4 Chronographen mit Panda-Zifferblatt

Attraktive Chronographen von Breitling, Parmigiani & Co.

Bei Chronographen mit sogenanntem Panda Dial erinnern drei dunkle Zähler auf hellem Grund an die schwarzen Augen- und Nasenflecken im weißen Gesicht eines Pandabären. Da die wenigsten Uhren tatsächlich weiße Zifferblätter besitzen, gilt das auch für Modelle mit beige- oder silberfarbenem “Gesicht”. Panda-Zifferblätter waren in den 1960ern und ‘70ern allgegenwärtig und feiern zurzeit ein Comeback in den Chronographen verschiedener bekannter Marken.
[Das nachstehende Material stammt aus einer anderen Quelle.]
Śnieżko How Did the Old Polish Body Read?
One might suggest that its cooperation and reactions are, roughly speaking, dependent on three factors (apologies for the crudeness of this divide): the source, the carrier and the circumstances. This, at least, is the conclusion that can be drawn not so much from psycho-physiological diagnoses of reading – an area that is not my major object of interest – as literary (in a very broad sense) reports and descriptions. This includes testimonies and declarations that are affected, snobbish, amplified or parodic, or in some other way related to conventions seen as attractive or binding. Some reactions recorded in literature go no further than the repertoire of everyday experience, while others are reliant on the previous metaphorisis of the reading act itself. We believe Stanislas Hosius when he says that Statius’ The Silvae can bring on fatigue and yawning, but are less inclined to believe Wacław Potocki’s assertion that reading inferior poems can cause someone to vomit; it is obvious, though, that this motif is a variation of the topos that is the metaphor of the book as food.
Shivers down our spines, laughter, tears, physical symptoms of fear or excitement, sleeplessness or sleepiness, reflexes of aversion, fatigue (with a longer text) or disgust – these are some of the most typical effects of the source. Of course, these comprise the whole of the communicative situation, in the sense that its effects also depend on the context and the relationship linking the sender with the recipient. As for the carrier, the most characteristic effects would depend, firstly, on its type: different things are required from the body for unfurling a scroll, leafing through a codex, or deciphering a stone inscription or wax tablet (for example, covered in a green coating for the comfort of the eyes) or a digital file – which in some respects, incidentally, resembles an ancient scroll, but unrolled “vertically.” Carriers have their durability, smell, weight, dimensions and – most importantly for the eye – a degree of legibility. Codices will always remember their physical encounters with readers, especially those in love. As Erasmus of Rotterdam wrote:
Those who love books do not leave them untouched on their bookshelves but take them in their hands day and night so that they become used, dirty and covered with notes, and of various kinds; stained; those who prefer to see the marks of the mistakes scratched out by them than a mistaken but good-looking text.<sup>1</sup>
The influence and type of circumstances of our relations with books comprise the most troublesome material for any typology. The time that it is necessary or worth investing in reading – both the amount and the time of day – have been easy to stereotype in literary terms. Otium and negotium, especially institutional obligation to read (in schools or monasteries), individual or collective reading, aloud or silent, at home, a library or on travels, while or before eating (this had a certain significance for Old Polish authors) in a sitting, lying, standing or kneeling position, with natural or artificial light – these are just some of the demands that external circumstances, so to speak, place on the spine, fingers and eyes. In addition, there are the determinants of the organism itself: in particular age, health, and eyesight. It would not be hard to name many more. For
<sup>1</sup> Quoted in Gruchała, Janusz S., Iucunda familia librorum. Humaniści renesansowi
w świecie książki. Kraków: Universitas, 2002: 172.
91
Chronograph mit Panda-Zifferblatt #1: Tissot Heritage 1973

Tissot: Heritage 1973 in Silber
Tissot: Heritage 1973

Die Heritage 1973 basiert auf einem Tissot-Chronographen aus dem Jahr 1973. Dieser besaß jedoch kein klassisches Panda Dial, sondern die umgekehrte Lösung mit zwei silberfarbenen Hilfszifferblättern auf schwarzem Grund (“Reverse Panda”). Die neue Modellversion sieht nicht nur sportlicher, sondern auch historischer aus – gerade wegen der drei dunklen Zähler auf dem hellen Zifferblatt. Der zurzeit für 2.070 Euro angebotene Zeitmesser wird vom Eta-Automatikkaliber A05.H31 mit 60 Stunden Gangreserve angetrieben.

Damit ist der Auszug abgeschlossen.